Applying this approach to meth_1 is routine. Drawing a tree diagram is perhaps the most intuitive way of going about it:

The diagram above has three columns for each level of the recursion tree. Nodes represent the total number of nodes on the level, level represents the tree level (zero-indexed), and total work represents the total work completed on that level. Here, we assume that the non-recursive work of a given call is a constant c. We know that our recursive tree will have n + 1 total levels since each level will increment the i by 1 until value of n is reached. It is also worth noting that the total work completed on each level can be modeled by $\sum_{i=0}^{n+1} 2^ic = \frac{c(1-2^{n+1})}{-1} = O(2^n)$.

However, I am having a hard time attempting to analyze the time complexity of meth_2. In this case, it is much harder to draw out the recursion diagram for several reasons. First, each function call will execute a variable number of recursion calls, unlike meth_1, where each call makes two subsequent recursive calls. Likewise, each of meth_2's recursive calls will be on a different "level"; this contrasts with meth_1, where each subsequent recursive call for a call on level i was on level i + 1. I write all of this to ask: how do I go about analyzing the time complexity of meth_2?

Answer 1

We can determine the time complexity of meth_2 using inductive reasoning.

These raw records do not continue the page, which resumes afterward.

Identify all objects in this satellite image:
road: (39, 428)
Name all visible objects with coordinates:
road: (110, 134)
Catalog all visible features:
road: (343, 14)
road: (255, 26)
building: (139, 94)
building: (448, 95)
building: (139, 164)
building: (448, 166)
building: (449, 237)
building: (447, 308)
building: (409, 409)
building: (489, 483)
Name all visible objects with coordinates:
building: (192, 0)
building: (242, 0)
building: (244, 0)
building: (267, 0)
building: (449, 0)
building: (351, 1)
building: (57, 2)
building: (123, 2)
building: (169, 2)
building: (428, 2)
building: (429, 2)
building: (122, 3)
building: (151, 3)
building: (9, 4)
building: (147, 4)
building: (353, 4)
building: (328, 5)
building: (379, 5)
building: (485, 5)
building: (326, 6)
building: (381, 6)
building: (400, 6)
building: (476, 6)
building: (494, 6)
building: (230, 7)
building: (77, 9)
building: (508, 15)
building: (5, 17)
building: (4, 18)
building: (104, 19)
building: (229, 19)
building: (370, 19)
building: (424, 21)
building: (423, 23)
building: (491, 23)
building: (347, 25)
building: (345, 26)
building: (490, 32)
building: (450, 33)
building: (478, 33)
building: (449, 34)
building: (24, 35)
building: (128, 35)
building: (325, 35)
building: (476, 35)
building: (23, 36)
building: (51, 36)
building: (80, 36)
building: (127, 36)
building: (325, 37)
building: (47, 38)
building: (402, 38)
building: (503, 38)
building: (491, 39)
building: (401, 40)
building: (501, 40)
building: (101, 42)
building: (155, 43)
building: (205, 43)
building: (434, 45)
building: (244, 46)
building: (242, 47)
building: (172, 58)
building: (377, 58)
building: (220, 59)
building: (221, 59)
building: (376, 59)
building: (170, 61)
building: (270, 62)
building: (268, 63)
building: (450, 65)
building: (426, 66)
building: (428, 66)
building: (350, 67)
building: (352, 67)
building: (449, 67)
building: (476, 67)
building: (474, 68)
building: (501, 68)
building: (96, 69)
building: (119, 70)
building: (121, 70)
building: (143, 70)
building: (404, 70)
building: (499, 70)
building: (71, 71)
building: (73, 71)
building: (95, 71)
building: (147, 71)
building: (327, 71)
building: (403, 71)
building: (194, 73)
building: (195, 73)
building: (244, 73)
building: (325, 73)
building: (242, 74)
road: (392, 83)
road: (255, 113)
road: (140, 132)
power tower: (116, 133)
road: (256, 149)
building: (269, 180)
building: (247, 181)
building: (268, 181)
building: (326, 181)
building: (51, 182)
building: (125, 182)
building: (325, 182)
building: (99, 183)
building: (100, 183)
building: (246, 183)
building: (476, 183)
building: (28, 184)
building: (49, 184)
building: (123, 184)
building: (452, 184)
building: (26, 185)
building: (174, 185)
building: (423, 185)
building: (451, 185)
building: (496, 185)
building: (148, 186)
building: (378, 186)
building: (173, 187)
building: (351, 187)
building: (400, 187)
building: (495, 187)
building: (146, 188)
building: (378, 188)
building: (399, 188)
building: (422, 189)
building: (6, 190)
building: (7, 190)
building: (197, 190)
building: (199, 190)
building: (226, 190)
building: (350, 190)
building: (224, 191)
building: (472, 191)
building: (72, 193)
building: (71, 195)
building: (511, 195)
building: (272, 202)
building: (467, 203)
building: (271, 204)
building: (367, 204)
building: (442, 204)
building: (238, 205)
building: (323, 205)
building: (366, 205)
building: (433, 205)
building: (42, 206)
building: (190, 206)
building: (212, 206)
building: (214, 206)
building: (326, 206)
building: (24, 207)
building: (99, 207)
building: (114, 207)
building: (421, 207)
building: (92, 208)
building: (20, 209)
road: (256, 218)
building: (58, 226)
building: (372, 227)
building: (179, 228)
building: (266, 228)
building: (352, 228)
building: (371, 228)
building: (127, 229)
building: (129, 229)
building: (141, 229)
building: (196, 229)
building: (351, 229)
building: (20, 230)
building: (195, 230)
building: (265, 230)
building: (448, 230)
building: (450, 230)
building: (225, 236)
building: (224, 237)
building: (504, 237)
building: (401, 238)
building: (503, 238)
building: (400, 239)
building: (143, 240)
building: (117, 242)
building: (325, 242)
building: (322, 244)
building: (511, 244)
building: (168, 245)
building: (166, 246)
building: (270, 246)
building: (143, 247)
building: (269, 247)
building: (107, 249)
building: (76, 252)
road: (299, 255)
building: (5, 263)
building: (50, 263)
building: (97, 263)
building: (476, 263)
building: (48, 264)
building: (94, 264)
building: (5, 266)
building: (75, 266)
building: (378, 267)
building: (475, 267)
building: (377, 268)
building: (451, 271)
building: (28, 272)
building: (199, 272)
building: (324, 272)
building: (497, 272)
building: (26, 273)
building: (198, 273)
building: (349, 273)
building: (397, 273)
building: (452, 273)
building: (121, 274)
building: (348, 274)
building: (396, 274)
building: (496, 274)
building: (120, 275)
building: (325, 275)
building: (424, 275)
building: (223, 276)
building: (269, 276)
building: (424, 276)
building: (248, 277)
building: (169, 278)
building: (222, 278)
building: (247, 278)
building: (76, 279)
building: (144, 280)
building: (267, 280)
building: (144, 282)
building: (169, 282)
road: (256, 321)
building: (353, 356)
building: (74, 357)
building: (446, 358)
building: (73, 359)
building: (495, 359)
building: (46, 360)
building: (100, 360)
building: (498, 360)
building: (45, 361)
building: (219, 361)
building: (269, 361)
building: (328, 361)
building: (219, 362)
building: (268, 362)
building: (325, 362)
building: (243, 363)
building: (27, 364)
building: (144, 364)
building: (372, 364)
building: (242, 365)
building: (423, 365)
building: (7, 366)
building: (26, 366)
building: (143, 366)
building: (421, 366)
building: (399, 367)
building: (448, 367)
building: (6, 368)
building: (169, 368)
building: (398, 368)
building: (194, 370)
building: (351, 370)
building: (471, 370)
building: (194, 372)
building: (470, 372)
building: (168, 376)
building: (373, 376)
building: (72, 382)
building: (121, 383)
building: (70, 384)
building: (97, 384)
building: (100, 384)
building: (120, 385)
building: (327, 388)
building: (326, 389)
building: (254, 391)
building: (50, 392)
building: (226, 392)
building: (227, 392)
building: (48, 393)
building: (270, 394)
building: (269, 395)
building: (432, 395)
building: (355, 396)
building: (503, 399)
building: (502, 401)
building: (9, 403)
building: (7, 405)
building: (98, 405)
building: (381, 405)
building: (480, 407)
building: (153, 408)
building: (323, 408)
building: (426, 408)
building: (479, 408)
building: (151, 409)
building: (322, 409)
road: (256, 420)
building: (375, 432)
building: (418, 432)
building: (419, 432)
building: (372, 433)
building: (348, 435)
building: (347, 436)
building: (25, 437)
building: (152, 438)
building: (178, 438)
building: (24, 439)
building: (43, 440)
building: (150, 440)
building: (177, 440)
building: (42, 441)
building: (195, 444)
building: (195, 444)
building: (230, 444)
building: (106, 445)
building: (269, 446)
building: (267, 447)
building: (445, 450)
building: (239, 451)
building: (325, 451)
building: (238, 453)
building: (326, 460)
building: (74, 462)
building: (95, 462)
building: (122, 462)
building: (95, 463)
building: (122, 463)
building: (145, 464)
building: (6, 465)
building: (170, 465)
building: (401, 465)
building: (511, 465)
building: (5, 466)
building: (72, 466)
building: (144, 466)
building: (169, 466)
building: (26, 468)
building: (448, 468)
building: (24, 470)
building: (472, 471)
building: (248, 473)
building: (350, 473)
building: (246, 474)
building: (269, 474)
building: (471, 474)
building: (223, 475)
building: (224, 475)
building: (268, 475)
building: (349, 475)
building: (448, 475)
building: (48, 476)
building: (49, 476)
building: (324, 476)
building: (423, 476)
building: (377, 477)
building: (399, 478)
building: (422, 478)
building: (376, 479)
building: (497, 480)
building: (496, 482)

Let's assume that the length of lst is n. We will denote the time complexity of meth_2(i) as f_i.

Since meth_2(n) stop at the first condition, the number of operations it performs is 1.

We will assume that f_i = 2^(n-i) for each k < i <= n. You can see that f_k=1+f_(k+1)+f_(k+2)...+f_k(n) = 1+2^(n-k-1)+2^(n-k-2)+2^(n-n) = 1 + 2^0 + ... + 2^(n-k-1) = 1 + 2^(n-k) - 1 = 2^(n-k).

Because f_n = 1 = 2^(n-n) if we will set k=n-1 this relationship holds for each k < i <= n (it only i=n), so it also true for i=n-1 and we can apply this until i=0. Since we run the meth_2 with i = 0 the time complexity of the function is f_0 = 2^(n-0) = O(2^n).

Inductive reasoning is one of the most important tools to analyze the complexity of recursive functions. For many functions, you can predict the order of magnitude of their complexity by counting the number of function calls for small values of n and then validate that prediction by applying inductive reasoning.